▶ Exercise requirements: Turn the text of every row below into a JSON list of strings with one string per line. Leave out blank lines and the pictures.

==== Data excerpts

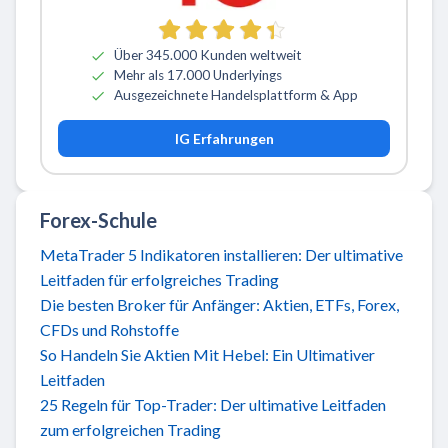
Über 345.000 Kunden weltweit
Mehr als 17.000 Underlyings
Ausgezeichnete Handelsplattform & App
IG Erfahrungen
Forex-Schule
MetaTrader 5 Indikatoren installieren: Der ultimative
Leitfaden für erfolgreiches Trading
Die besten Broker für Anfänger: Aktien, ETFs, Forex,
CFDs und Rohstoffe
So Handeln Sie Aktien Mit Hebel: Ein Ultimativer
Leitfaden
25 Regeln für Top-Trader: Der ultimative Leitfaden
zum erfolgreichen Trading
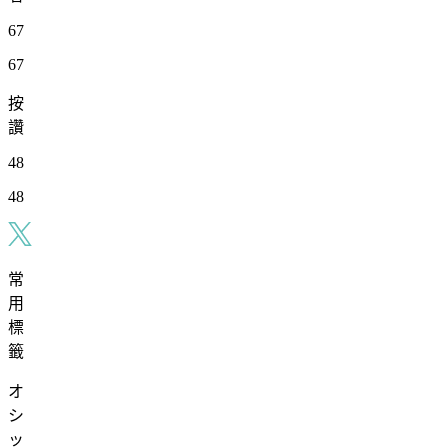
67
67
按
讚
48
48
常
用
標
籤
オ
シ
ッ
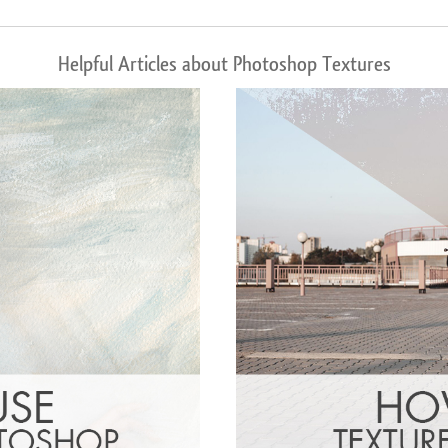
Helpful Articles about Photoshop Textures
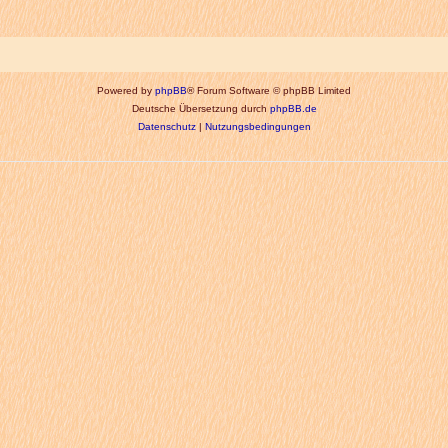
Powered by
phpBB
® Forum Software © phpBB Limited
Deutsche Übersetzung durch
phpBB.de
Datenschutz
|
Nutzungsbedingungen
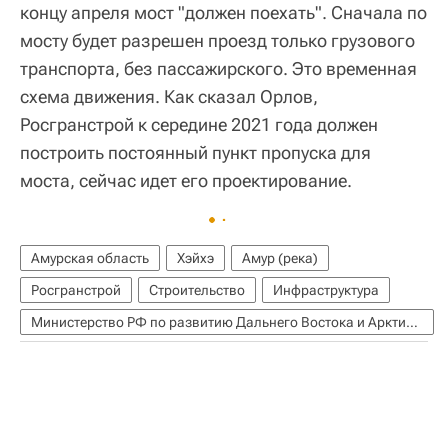
концу апреля мост "должен поехать". Сначала по
мосту будет разрешен проезд только грузового
транспорта, без пассажирского. Это временная
схема движения. Как сказал Орлов,
Росгранстрой к середине 2021 года должен
построить постоянный пункт пропуска для
моста, сейчас идет его проектирование.
Амурская область
Хэйхэ
Амур (река)
Росгранстрой
Строительство
Инфраструктура
Министерство РФ по развитию Дальнего Востока и Арктики (Минвостокразвития России)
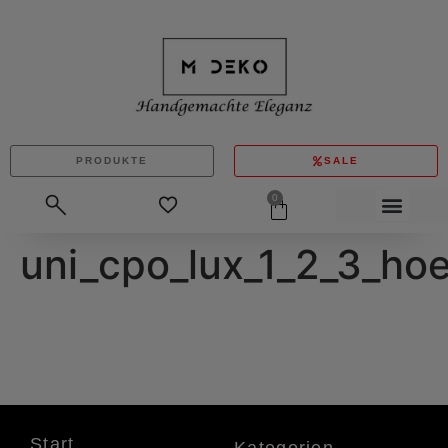
PRODUKTE
SALE
0
uni_cpo_lux_1_2_3_ho
Start
Kategorien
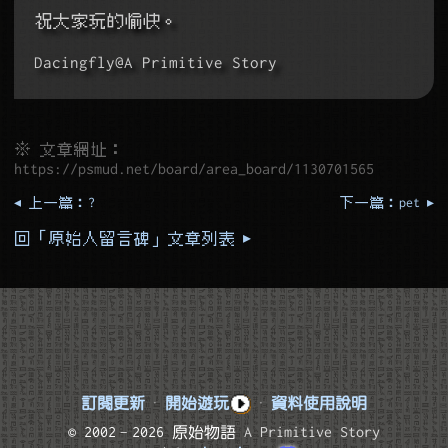
祝大家玩的愉快。
Dacingfly@A Primitive Story
※ 文章網址：
https://psmud.net/board/area_board/1130701565
◂ 上一篇：?
下一篇：pet ▸
回「原始人留言碑」文章列表 ▸
訂閱更新
·
開始遊玩
·
資料使用說明
© 2002–2026 原始物語
A Primitive Story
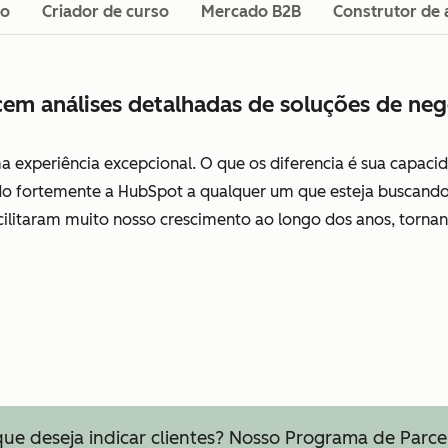
do
Criador de curso
Mercado B2B
Construtor de 
cem análises detalhadas de soluções de neg
a experiência excepcional. O que os diferencia é sua capac
o fortemente a HubSpot a qualquer um que esteja buscando 
litaram muito nosso crescimento ao longo dos anos, tornan
ue deseja indicar clientes? Nosso Programa de Parceir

========

▶ Solution to this task:
[
  "Über 345.000 Kunden weltweit",
  "Mehr als 17.000 Underlyings",
  "Ausgezeichnete Handelsplattform & App",
  "IG Erfahrungen",
  "Forex-Schule",
  "MetaTrader 5 Indikatoren installieren: Der ultimative",
  "Leitfaden für erfolgreiches Trading",
  "Die besten Broker für Anfänger: Aktien, ETFs, Forex,",
  "CFDs und Rohstoffe",
  "So Handeln Sie Aktien Mit Hebel: Ein Ultimativer",
  "Leitfaden",
  "25 Regeln für Top-Trader: Der ultimative Leitfaden",
  "zum erfolgreichen Trading",
  "67",
  "67",
  "按",
  "讚",
  "48",
  "48",
  "常",
  "用",
  "標",
  "籤",
  "オ",
  "シ",
  "ッ",
  "Helpful Articles about Photoshop Textures",
  "Powered by",
  "phpBB",
  "® Forum Software © phpBB Limited",
  "Deutsche Übersetzung durch",
  "phpBB.de",
  "Datenschutz",
  "|",
  "Nutzungsbedingungen",
  "концу апреля мост \"должен поехать\". Сначала по",
  "мосту будет разрешен проезд только грузового",
  "транспорта, без пассажирского. Это временная",
  "схема движения. Как сказал Орлов,",
  "Росгранстрой к середине 2021 года должен",
  "построить постоянный пункт пропуска для",
  "моста, сейчас идет его проектирование.",
  "Амурская область",
  "Хэйхэ",
  "Амур (река)",
  "Росгранстрой",
  "Строительство",
  "Инфраструктура",
  "Министерство РФ по развитию Дальнего Востока и Арктики (Минвостокразвития России)",
  "PRODUKTE",
  "SALE",
  "0",
  "uni_cpo_lux_1_2_3_ho",
  "Start",
  "Kategorien",
  "祝大家玩的愉快。",
  "Dacingfly@A Primitive Story",
  "※ 文章網址：",
  "https://psmud.net/board/area_board/1130701565",
  "◂ 上一篇：?",
  "下一篇：pet ▸",
  "回「原始人留言碑」文章列表 ▸",
  "訂閱更新",
  "·",
  "開始遊玩",
  "·",
  "資料使用說明",
  "© 2002–2026 原始物語",
  "A Primitive Story",
  "do",
  "Criador de curso",
  "Mercado B2B",
  "Construtor de ",
  "cem análises detalhadas de soluções de neg",
  "a experiência excepcional. O que os diferencia é sua capac",
  "o fortemente a HubSpot a qualquer um que esteja buscando ",
  "litaram muito nosso crescimento ao longo dos anos, tornan",
  "ue deseja indicar clientes? Nosso Programa de Parceir"
]